I’d intended to read in Orrecs book; but when I stood at the shelves myhand went to the book I had been working on last spring, the night before Gry and Orrec came, a text in Aritan, the Elegies. They are short poems of mourning and praise for people who died a thousand years ago. The names of the authors are mostly not given, and all we know of the people named in the poems is what the poet says.
One of them reads, “Sullas who kept the house well, so that the patterned pavements shone, now keeps the house of silence. I listen for her step.”
Another, the one I’d been trying to understand when I stopped reading, is about a horse trainer; the first line is, “Surely where he is, they are around him, the long-maned shadows.”
I sat down at the table, at my old place, with that book and the wordbook of Aritan, with its notes in the margins written bymany hands over the centuries, and tried to make out what the next lines meant.
When I’d understood the poem as well as I could, and had it in my memory, the light from the skylights was fading.
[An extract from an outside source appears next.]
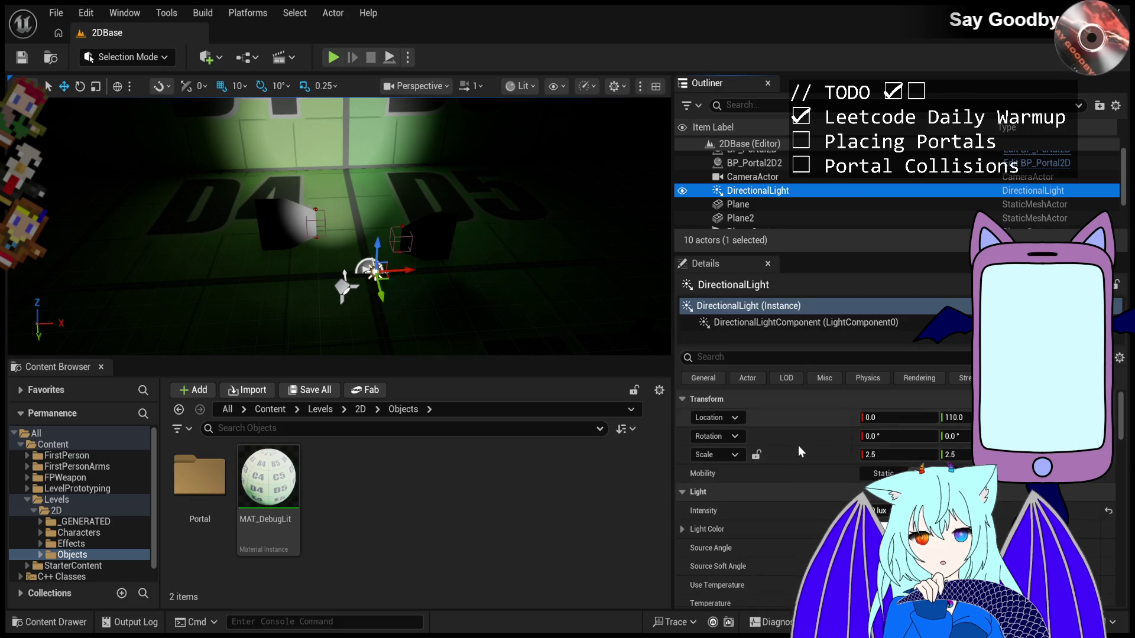
drag(869, 488, 881, 494)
Leros Day, the equinox, was past, the days were getting short. I closed the book and sat on at the table, not lighting the lamp, just sitting there feeling for the first time in a long time a sense of peace, of being in the right place. I let that feeling come all through me and penetrate me and settle in me. As it did, I was able to think, slowly and clearly; not so much in words as in knowing what matters and seeing what has to be done, which is the way I think. I hadn’t been able to think that way for months.
That’s why when I got up to leave the room, I took with me a book from it, a thing I had never done before. I took Rostan, the one I called Shining Red when I was a little child building walls and bear’s dens with the books.
I had heard Orrec speak of it longingly, not long ago, as a lost work of the maker Regali. The Waylord had said nothing in reply.
He had never said anything to Orrec about the books in the secret room. So far as I knew, he and I alone knew of the room itself.
That the oracle spoke through books, people knew vaguely, and now they’d actually heard its voice; but they didn’t ask to know more about the mystery, they didn’t want to pry into it, they let it be. After all, for years, books themselves had been accursed and forbidden, dangerous things even to know about. And though we of Ansul live comfortably among the shadows of our dead, we’re not a people with much taste for the uncanny. Sulter Galva the Reader was held in some awe, as was I; but people much preferred to deal with Sulter Galva the Waylord. The oracle had done its work, we’d been set free, and now we could get back to business.